The resignation of Uber co-founder and CEO Travis Kalanick this month is the latest black eye for the company. Kalanick was pressured to resign followed by a period of extraordinary turmoil at the company. Kalanick’s take-no-prisoners management style has left in its wake a long line of unhappy stakeholders: regulators, competitors, drivers, customers, some partners and many of the company’s employees.

The problem lies within the company’s damaged corporate culture, one that’s widely regarded as overly aggressive, sexist and insensitive. When new employees join Uber, they are asked to subscribe to 14 core company values that include bold bets and “always hustlin.” Interviews with current and former employees, as well as reviews of internal emails, chat logs and tape-recorded meetings, paint a picture of an often unrestrained workplace culture. As stated in the New York Times, examples include: “An Uber manager groped female co-workers’ breasts at a company retreat in Las Vegas. A director shouted a homophobic slur at a subordinate during a heated confrontation in a meeting. Another manager threatened to beat an underperforming employee’s head in with a baseball bat.” Current and former employees describe Uber as a Hobbesian environment, in which workers are sometimes pitted against one another and where a blind eye is turned where top performers are concerned.

Susan Fowler made the culture known through a published blog about her time at the company. Fowler was an engineer who left Uber in December. She detailed a history of discrimination and sexual harassment/gender discrimination by her managers, which was apparently shrugged off by Uber’s human resources department. Ms. Fowler confirmed that the culture was fostered by the top of the company.

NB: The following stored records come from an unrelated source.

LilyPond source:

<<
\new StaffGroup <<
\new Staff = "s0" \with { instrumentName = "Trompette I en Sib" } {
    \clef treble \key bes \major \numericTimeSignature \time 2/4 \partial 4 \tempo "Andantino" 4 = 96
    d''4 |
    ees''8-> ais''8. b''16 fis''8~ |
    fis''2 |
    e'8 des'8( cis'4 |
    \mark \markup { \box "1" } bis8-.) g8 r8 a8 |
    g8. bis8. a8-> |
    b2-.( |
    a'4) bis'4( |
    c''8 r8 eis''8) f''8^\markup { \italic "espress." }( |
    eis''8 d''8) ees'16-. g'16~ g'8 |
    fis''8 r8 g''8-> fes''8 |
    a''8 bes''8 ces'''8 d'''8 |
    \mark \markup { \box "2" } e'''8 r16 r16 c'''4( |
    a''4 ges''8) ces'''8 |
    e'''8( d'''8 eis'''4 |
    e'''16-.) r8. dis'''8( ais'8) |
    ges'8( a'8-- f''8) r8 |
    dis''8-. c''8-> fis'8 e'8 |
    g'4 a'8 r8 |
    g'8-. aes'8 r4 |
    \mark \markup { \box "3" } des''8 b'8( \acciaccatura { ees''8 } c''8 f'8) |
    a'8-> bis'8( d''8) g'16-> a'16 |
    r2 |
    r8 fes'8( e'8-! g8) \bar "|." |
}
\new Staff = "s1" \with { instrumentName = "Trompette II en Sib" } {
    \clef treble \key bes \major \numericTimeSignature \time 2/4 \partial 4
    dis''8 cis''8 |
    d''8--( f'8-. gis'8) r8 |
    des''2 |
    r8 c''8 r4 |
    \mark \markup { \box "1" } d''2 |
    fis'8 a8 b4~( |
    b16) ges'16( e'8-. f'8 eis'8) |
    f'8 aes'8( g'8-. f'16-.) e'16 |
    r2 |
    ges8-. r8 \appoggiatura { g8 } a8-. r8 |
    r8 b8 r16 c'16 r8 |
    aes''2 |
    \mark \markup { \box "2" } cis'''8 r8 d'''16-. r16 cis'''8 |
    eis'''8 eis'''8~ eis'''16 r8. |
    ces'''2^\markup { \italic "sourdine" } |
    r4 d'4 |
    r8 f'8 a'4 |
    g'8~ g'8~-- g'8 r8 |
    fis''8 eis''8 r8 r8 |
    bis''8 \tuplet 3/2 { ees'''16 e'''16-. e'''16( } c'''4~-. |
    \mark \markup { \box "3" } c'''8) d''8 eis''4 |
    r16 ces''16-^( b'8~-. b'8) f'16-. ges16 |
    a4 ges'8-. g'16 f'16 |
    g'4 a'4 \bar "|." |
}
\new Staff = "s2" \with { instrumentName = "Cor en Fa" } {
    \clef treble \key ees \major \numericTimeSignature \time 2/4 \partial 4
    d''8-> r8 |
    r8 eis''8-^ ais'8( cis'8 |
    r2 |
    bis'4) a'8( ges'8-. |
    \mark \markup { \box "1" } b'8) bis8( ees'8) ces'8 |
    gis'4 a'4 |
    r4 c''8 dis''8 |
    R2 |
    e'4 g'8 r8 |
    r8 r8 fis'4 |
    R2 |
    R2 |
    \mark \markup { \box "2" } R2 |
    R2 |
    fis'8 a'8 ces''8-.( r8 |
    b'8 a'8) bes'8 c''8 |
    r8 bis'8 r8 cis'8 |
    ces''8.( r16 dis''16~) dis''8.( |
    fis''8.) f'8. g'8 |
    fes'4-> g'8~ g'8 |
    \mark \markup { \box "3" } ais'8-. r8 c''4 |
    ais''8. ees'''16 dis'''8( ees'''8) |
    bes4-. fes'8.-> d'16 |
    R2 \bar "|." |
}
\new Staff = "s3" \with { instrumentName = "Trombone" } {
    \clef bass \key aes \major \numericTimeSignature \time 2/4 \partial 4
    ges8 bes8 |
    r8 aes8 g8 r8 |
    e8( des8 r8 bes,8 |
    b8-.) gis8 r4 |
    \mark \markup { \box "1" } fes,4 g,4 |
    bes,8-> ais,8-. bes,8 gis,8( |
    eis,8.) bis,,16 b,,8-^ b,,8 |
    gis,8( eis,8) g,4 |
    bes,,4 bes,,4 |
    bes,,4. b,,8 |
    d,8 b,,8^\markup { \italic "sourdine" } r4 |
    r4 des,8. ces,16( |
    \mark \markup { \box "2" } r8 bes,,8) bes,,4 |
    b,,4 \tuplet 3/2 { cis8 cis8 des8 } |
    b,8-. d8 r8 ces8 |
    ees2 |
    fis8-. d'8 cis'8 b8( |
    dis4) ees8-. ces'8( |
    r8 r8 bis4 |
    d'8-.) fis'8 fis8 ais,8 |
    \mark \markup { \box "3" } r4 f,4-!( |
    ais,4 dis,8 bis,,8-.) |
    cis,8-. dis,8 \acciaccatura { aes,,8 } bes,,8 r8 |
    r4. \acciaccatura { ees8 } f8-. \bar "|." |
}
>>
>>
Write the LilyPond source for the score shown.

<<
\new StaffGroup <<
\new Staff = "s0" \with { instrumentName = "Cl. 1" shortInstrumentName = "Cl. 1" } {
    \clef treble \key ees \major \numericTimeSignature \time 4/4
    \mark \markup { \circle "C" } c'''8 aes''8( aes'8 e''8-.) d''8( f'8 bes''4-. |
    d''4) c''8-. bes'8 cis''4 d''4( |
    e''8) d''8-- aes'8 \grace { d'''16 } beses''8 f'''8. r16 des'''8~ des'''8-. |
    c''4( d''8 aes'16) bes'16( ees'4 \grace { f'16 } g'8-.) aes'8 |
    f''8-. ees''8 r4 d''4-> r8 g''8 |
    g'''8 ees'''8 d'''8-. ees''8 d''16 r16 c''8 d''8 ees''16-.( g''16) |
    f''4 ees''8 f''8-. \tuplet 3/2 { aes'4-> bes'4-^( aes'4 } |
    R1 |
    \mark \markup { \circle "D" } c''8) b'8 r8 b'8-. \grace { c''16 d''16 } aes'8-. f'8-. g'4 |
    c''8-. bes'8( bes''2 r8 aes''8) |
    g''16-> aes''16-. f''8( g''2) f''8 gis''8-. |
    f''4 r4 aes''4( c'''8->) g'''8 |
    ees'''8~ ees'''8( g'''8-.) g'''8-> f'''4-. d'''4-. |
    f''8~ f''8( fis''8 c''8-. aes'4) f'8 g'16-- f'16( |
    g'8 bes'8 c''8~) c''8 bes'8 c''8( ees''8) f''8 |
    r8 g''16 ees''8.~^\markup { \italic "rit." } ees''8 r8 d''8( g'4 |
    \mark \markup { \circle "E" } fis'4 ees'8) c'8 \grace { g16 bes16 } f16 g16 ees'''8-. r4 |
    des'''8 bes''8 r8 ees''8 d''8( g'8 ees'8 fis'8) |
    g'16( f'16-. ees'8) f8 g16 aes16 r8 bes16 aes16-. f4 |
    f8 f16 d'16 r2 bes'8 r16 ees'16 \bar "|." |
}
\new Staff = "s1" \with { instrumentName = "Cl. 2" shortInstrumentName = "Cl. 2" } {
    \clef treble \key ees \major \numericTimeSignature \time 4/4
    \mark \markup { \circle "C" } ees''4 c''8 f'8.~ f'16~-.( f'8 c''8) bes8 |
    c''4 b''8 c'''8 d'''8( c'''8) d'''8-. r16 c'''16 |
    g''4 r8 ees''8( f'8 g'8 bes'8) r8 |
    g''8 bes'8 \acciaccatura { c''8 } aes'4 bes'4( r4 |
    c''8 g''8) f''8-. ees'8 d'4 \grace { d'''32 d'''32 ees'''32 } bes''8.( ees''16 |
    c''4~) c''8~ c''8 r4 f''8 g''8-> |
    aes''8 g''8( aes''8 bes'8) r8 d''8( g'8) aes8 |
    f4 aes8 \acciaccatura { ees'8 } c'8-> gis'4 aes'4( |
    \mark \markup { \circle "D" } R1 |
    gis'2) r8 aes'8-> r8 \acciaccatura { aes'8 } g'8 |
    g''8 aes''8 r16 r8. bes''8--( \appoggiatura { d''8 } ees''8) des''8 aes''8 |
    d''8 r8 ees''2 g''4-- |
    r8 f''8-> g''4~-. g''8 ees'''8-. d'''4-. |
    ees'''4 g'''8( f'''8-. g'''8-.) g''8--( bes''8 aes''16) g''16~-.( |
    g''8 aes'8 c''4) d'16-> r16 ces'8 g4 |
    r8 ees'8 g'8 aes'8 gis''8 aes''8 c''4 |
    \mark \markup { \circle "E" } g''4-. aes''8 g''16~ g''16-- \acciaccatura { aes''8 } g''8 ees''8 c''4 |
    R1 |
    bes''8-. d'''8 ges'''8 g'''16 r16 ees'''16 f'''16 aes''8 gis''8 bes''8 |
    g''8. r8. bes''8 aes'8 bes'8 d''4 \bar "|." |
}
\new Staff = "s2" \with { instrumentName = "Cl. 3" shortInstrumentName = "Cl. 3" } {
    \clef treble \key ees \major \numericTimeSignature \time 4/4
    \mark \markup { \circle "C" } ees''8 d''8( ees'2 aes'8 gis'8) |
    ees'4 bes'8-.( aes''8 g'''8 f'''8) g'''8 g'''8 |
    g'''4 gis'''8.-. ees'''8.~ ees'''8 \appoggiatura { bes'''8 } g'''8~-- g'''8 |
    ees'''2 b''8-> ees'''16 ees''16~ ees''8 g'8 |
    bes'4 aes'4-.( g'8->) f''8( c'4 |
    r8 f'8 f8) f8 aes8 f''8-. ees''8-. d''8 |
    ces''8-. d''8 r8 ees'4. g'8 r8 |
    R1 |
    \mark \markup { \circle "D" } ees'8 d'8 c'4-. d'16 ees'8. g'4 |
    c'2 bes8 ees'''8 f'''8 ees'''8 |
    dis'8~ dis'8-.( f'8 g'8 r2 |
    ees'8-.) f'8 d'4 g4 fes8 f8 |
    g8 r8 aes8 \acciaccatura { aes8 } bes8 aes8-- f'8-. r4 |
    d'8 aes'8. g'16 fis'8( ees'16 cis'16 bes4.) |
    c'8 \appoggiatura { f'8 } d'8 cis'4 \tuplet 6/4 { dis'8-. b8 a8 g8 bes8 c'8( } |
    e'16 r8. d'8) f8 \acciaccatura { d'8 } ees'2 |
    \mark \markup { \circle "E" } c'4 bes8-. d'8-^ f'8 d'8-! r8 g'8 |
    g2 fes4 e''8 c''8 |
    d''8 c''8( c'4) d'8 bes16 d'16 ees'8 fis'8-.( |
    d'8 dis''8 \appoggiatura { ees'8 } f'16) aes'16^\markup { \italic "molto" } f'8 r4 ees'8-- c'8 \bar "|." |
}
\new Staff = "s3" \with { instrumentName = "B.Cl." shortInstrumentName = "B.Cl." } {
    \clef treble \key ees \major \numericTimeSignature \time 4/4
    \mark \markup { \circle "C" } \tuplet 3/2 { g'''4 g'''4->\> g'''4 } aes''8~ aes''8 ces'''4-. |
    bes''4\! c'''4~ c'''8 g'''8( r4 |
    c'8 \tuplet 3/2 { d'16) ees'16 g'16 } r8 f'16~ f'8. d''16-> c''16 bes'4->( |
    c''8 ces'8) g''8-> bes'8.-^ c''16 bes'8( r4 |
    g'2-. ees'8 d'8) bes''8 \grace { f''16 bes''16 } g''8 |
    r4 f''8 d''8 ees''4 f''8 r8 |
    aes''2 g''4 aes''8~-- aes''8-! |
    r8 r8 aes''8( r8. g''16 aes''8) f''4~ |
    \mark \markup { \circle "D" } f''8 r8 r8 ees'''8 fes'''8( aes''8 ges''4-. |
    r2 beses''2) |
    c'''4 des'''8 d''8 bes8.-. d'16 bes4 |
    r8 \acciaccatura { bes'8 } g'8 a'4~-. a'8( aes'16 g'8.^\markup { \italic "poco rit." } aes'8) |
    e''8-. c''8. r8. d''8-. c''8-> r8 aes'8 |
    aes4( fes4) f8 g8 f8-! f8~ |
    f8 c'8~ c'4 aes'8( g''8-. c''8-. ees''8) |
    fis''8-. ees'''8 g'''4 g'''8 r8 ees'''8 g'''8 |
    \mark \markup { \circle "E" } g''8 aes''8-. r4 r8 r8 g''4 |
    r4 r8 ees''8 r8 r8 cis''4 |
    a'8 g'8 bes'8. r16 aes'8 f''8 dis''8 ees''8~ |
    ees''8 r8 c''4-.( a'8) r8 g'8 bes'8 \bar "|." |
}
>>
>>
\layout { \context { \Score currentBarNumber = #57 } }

As a result of the social media running rampant on the subject, an internal probe into sexual harassment at the company was initiated. Uber hired outside counsel, Perkin Coie who looked into 215 claims of inappropriate workplace incidents, including everything from bullying to sexual harassment. Uber took no action in 100 instances. Uber has since fired more than 20 employees and Uber CEO Travis Kalanick has since, and not surprisingly, resigned.